"D'ici 3 à 5 ans, Bekaert ne produira plus en Belgique", craignent les syndicats

©Bekaert

Les syndicats rencontrent ce jeudi la direction de Bekaert. Au programme: le plan de restructuration qui vise la suppression de 250 emplois en Belgique. À terme, les syndicats craignent l'arrêt de la production dans notre pays.

"Nous sommes curieux de savoir ce que Matthew Taylor (CEO de Bekaert , NDLR) va nous raconter", lance d'emblée Piet Decavele, secrétaire du syndicat chrétien, ACV Metea. "Depuis l'annonce en mars sur la fermeture de l'usine de Moen et les 250 pertes d'emplois à Ingelmunster, Deerlijk en Zwevegem, nous ne l'avons pas encore rencontré."

Les discussions se sont en effet jusqu'à présent effectuées avec d'autres membres de la direction. "Va-t-il monter le ton parce que les ouvriers de Moen ont mis l'usine à l'arrêt? va-t-il faire une proposition pour débloquer les négociations sociales? Nous n'en savons rien. Le véritable lancement des négociations est prévu la semaine prochaine."   

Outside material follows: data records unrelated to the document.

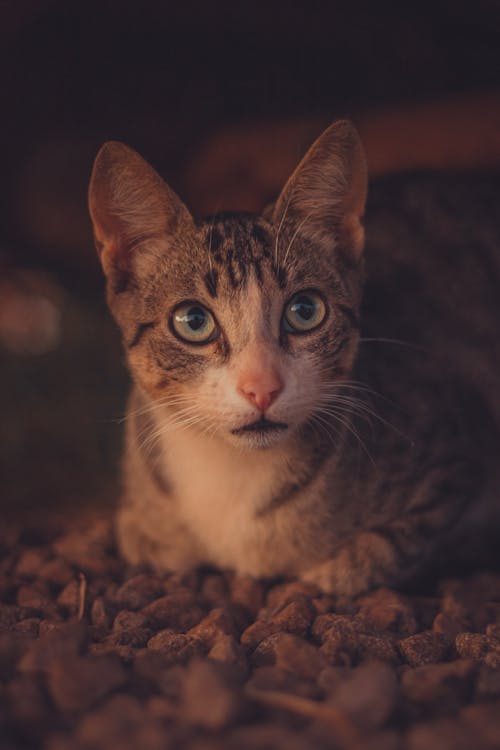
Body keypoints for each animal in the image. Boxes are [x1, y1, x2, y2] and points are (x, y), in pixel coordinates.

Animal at [88, 120, 500, 596]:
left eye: (305, 311)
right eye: (193, 321)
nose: (261, 388)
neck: (233, 471)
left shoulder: (453, 459)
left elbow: (382, 551)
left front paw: (329, 570)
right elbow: (139, 535)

Le syndicaliste regrette le peu de considération du dirigeant pour les quelque 70 salariés de l'usine de Moen. L'usine étant à l'arrêt, quasiment plus aucun produit Dramix - fibres métalliques pour le renforcement des bétons - n'est sorti de production. Taylor espérait pourtant maintenir Moen en activité jusqu'à la fin de cette année avant de transférer l'activité dans l'usine tchèque. Dans les autres sites, un élan de solidarité s'est organisé avec les salariés de Moen. La production est toujours en cours, mais à un rythme ralenti. 

L'avenir belge en suspens

"Taylor a sous-estimé la férocité de la réaction des travailleurs. La plupart d'entre eux pensent que cette annonce de restructuration sera la dernière page écrite en Belgique pour la production de Bekaert. Moen a beau être l'usine la plus rentable en Belgique, elle sera fermée. Nombre de salariés craignent que d'autres fermetures suivent et que d'ici 3 à 5 ans, Bekaert ne produira plus en Belgique." 

Nombre de salariés craignent que d'autres fermetures suivront et que d'ici 3 à 5 ans, Bekaert ne produira plus en Belgique.
Piet Decavele
secrétaire du syndicat chrétien ACV Metea

Les syndicats s'inquiètent aussi de l'avenir de l'ancrage belge quand on voit la volonté de la direction de supprimer 106 emplois dans le centre de recherches de Deerlijk. "La moitié des emplois du centre technologique est supprimée, car les recherches sur de nouvelles lignes de production vont être décentralisées", explique Karel Hoorelbeke (LBC). "Zwevegem devient un grain de sable sur la scène multinationale de Bekaert. Le lien de la direction avec notre pays a été réduit à zéro", ajoute Decavele. "Avant nous avions Buysse et De Greve. Maintenant notre CEO est britannique, le président est suédois et le directeur du personnel est indien."

Avant nous avions Buysse et De Greve. Maintenant notre CEO est britannique, le président est suédois et le directeur du personnel est indien.
Piet Decavele
secrétaire du syndicat chrétien ACV Metea

Le tréfileur compte 30.000 salariés - dont 1.900 en Belgique - et est désormais actif dans 50 pays. L'an dernier, il affichait un chiffre d'affaires de 5 milliards d'euros, un résultat opérationnel de 210 millions et un bénéfice de 40 millions.   

Dans nos frontières, Bekaert compte 6 sites de production.